Optimizing RANSAC with SSE

When developing computer vision systems that needs to find plane projections from point-to-point correspondences, a RANdom SAmple Consensus (RANSAC) implementation is necessary. The algorithm rejects wrong correspondences (outliers) and find the geometric transformation, usually a homography, explaining inliers. The algorithm randomly picks 4 correspondences, find the corresponding homography, and count how many correspondences it explains. After a fixed number of iteration, the homography with the best support is chosen.

OpenCV offers an implementation in findHomography. It is unfortunately rather slow. A great optimization approach is to leverage SIMD instructions such as SSE or NEON. In theory, SIMD instructions could allow the processor to test 4 homographies in a single pass. However, conditional jumps are forbidden since the execution flow has to be common for the 4 tested homographies.

Computing homographies without conditional jumps

We need a jumpless way of computing a homography from 4 correspondences. Since I’m lazy, I asked maple to generate the function for me. Maple had problem inverting analytically the 8 by 8 matrix to solve the problem.
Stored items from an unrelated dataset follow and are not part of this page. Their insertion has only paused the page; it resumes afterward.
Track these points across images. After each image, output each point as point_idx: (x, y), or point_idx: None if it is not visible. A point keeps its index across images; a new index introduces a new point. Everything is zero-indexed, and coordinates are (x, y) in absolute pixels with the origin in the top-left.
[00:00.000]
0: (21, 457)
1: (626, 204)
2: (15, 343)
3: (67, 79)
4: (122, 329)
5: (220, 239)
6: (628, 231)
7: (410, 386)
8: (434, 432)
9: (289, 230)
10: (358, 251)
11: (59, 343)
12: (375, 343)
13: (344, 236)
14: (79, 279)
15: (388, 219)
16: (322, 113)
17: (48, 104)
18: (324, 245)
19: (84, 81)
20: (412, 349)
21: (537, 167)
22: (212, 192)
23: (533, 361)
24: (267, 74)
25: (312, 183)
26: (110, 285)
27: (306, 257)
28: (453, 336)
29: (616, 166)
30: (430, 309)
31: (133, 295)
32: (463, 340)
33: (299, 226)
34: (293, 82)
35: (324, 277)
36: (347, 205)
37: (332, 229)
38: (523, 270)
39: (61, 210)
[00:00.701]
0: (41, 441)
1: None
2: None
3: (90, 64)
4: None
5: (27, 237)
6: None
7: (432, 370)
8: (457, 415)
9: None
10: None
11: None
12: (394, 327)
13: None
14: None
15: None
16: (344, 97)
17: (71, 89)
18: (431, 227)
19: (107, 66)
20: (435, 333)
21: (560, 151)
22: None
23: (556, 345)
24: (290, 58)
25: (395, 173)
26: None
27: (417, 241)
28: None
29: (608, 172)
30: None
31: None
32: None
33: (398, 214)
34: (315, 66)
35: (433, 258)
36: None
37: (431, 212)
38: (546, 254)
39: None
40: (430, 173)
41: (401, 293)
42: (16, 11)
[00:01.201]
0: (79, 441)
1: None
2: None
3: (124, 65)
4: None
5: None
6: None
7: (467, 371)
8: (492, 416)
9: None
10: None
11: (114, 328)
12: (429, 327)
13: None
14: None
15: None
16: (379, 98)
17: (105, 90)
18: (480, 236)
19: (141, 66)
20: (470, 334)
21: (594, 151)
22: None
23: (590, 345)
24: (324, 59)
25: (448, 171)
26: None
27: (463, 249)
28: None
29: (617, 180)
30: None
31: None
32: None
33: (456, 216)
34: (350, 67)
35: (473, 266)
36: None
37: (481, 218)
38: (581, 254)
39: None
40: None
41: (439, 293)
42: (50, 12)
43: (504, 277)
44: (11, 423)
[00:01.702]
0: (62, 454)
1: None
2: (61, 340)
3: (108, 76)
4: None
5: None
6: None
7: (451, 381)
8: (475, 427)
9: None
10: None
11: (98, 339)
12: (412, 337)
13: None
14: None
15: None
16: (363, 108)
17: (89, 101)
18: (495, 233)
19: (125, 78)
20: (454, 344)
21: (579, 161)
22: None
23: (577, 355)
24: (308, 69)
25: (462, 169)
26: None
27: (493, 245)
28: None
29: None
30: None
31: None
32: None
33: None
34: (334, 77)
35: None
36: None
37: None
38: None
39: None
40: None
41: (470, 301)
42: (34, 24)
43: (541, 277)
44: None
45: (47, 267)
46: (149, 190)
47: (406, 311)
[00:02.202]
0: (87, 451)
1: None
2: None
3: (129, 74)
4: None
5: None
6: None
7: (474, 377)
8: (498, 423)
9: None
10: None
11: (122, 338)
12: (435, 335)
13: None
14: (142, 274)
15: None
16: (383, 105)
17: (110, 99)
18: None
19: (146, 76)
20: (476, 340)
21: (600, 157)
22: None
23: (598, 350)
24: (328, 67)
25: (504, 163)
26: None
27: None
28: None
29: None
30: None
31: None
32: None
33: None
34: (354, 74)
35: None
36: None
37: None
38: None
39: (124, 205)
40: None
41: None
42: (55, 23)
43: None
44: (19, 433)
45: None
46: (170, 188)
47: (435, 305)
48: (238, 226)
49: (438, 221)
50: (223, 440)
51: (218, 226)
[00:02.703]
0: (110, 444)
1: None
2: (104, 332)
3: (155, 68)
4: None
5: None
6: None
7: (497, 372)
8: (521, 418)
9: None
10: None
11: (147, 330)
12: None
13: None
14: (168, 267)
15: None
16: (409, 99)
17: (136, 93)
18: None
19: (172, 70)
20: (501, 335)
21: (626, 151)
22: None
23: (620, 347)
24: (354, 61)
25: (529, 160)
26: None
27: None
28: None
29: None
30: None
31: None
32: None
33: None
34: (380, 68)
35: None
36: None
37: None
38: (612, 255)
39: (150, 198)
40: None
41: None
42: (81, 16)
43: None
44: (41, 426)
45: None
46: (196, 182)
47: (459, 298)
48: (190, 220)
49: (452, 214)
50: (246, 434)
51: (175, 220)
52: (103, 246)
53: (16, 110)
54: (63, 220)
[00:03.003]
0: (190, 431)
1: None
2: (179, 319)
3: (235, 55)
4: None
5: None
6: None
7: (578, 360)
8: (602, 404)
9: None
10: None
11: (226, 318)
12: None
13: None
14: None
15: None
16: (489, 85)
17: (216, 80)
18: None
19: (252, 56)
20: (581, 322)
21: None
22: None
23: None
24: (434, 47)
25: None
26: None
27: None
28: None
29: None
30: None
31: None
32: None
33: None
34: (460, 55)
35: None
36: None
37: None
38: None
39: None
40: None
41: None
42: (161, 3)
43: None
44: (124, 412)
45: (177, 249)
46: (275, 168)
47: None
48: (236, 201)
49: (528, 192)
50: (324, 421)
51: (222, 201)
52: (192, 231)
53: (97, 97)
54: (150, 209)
It managed to compute analytically a homography sending the unit square to arbitrary points, though.

Here’s the maple code:

with(linalg);
eq := (x,y) -> <<x[1]| x[2] | 1 | 0| 0| 0| -y[1]*x[1]/1 | -y[1]*x[2]/1>, <0|0|0|x[1]|x[2]|1|- (y[2]/1)*x[1]|- (y[2]/1)*x[2]>>;
mat := < eq([0, 0],x) , eq([0,1],y), eq([1,1],z), eq([1,0],w)>;
inv := inverse(mat);
homo := simplify(evalm(inv &* <x[1],x[2],y[1],y[2],z[1],z[2],w[1],w[2]>));
homo_func := unapply([homo[1],homo[2],homo[3],homo[4],homo[5],homo[6],homo[7],homo[8]],x,y,z,w);
CodeGeneration[C](homo_func, optimize);

This little code produces a rather large function that does not use SIMD instructions at all: it uses double. To compute an arbitrary homography, I just call this function twice, invert one result, and multiply both matrix together. These function do not need conditional jumps.

Thank to the power of C++ (operator overloading in particular), replacing “double” with a SSE type simply amounts to defining a class.
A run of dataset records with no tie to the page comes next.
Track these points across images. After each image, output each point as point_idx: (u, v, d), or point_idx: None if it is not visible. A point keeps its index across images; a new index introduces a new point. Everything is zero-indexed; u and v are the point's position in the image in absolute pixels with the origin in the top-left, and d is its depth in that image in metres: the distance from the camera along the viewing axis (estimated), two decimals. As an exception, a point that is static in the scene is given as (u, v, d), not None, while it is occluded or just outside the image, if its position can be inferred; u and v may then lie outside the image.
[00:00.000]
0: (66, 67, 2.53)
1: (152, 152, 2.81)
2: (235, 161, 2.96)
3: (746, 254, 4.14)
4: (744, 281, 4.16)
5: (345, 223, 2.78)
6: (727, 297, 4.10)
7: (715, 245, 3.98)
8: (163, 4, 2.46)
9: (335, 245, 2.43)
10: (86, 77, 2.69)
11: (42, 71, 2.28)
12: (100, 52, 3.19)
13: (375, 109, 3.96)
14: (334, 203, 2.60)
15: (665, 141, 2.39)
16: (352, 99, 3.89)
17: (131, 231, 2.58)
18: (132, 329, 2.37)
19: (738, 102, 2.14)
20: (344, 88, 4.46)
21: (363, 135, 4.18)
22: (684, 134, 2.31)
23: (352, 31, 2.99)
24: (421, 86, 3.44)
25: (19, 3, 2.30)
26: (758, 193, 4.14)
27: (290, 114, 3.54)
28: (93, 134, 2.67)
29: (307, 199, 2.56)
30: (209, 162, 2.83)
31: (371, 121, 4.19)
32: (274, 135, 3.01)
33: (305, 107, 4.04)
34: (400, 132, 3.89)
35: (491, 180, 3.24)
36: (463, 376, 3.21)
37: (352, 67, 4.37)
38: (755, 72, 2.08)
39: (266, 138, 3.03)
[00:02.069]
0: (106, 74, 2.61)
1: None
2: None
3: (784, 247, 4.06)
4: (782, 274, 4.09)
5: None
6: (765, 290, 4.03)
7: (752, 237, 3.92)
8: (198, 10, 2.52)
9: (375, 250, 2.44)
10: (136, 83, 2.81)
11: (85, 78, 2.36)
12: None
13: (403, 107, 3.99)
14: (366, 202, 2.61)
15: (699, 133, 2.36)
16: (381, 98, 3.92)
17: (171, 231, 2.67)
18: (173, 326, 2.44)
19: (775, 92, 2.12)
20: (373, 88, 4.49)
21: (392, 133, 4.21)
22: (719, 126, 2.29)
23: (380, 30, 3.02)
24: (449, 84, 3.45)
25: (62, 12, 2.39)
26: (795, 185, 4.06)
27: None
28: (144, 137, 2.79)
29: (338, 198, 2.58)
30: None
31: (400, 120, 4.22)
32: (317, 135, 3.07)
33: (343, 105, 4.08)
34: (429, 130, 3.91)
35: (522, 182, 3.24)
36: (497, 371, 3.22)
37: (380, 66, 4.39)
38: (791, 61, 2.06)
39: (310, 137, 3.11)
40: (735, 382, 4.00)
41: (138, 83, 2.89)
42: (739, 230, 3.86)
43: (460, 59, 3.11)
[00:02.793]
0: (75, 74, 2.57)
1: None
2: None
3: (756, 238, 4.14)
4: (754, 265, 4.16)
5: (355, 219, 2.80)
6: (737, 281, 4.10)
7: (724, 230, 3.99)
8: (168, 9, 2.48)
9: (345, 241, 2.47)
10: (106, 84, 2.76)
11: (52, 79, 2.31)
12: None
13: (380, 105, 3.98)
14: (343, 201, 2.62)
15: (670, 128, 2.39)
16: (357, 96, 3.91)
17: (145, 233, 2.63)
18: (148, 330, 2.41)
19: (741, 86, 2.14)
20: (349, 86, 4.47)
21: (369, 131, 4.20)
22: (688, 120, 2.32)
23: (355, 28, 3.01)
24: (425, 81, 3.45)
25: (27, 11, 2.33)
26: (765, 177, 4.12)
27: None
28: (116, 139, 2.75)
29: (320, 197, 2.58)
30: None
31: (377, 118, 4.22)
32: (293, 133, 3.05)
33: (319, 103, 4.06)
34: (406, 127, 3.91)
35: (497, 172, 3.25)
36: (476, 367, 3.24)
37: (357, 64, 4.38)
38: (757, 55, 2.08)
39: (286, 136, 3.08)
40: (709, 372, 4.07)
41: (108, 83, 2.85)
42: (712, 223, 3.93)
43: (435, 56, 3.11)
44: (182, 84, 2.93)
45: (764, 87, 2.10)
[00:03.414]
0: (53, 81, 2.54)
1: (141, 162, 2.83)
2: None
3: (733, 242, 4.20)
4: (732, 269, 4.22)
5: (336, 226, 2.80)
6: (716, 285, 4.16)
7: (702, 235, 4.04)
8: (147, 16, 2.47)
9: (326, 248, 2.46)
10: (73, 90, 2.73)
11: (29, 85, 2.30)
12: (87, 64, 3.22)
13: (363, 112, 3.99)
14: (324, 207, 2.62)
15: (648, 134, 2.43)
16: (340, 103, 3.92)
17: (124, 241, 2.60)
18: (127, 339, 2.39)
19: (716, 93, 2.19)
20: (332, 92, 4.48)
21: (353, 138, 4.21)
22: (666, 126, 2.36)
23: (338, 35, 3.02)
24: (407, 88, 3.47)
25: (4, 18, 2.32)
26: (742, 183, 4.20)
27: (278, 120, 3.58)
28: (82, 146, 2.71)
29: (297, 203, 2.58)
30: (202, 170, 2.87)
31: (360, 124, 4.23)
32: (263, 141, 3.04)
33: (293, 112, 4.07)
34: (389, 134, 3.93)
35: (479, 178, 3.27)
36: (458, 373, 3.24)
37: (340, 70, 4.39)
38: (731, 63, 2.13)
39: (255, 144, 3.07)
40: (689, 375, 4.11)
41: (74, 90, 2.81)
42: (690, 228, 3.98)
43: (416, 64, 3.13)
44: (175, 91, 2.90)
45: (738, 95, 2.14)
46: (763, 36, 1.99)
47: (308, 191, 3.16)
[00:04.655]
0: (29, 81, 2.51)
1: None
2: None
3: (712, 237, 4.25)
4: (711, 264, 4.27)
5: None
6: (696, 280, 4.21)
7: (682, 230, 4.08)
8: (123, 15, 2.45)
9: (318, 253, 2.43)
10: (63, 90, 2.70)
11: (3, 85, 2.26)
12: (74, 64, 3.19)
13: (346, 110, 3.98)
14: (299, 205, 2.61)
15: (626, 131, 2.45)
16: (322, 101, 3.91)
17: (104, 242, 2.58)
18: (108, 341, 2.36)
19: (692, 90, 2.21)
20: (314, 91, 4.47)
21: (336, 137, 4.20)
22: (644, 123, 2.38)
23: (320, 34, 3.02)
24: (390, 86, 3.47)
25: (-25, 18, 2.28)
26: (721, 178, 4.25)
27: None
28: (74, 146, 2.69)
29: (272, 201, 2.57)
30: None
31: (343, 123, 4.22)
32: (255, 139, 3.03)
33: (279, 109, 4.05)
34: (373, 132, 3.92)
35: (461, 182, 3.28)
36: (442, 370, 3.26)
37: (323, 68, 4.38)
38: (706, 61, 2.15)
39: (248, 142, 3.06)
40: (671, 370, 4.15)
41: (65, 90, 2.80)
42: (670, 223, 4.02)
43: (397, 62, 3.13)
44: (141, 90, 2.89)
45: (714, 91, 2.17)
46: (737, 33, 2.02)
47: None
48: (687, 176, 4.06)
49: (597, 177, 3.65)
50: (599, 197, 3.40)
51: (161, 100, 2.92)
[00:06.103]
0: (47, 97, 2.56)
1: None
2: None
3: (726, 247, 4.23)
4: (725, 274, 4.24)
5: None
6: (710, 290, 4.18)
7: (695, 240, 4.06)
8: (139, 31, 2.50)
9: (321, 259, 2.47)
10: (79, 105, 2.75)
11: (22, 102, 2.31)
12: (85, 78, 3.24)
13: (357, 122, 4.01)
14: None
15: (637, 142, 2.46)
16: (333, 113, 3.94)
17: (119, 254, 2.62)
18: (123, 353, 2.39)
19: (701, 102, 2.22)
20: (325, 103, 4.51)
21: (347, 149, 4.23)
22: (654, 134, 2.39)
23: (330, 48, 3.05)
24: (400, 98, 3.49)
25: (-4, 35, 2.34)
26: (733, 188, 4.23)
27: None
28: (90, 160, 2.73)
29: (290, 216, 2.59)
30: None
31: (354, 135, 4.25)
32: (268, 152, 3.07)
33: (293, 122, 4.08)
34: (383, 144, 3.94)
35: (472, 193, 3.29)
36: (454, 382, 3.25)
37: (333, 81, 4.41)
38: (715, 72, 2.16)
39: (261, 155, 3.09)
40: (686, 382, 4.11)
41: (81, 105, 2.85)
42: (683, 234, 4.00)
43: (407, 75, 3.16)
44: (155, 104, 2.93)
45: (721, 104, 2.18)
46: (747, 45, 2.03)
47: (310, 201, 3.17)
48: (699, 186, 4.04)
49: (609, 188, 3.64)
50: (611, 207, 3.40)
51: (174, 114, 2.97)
Replacing double with fvec4

Compilers give access to SSE instructions through intrinsics that do not look very friendly. The following example is rather hard to read:

// declares a variable containing "1, 2, 3, 4"
__m128 a = _mm_set_ps(4, 3, 2, 1);
// Adds "7" to all entries of a
a = _mm_add_ps(a, _mm_set1_ps(7));

This version is much easier to read:

fvec4 a(1, 2, 3, 4);
fvec4 a += fvec4(7);

The fvec4 class can be implemented by declaring proper constructors and operators. The only data member is a single __m128 field. It might look like:

struct fvec4 {
    __m128 data;

    fvec4(float a) {data = _mm_set_ps1(a);}
    fvec4(float a, float b, float c, float d) { data = _mm_set_ps(a,b,c,d); }

    fvec4 operator += (const fvec4 &a) {
      this->data = _mm_add_ps(data, a.data);
      return *this;
    }
};

Once we have such a class (see my fvec4 class, used in polyora), we can simply replace “double” by “fvec4″ in the function generated by maple. The result is a function that computes 4 homographies in a single jumpless execution.

Parallel RANSAC loop

We now have everything we need to write our RANSAC loop:

// compute the homography
fvec4 H[3][3];
homography4_from_4corresp(pts1[0], pts1[1], pts1[2], pts1[3],
                          pts2[0], pts2[1], pts2[2], pts2[3],
                          H);
// evaluate support
fvec4 support(0);
for (int i=0; i<n; i++) {
  // Fetch the 4 next correspondences
  p[0] = fvec4( row(i,uv1,stride1)[0] );
  p[1] = fvec4( row(i,uv1,stride1)[1] );
  g[0] = fvec4( row(i,uv2,stride2)[0] );
  g[1] = fvec4( row(i,uv2,stride2)[1] );

  // Projects the points with the homography
  fvec4 t[2];
  homography4_transform(p, H, t);

  // Compute reprojection distances
  fvec4 d = dist2(t,g);

  // Compute support.
  support += (d < threshold) & fvec4(1 - .1 * (d / threshold));
}

And here we go ! See the full implementation here.

Results

Using SSE instructions to find homographies significantly speeds up computation. My implementation is much faster than OpenCV’s findHomography function which is a bit more more accurate, because it uses 64 bits doubles instead of 32 bits floats.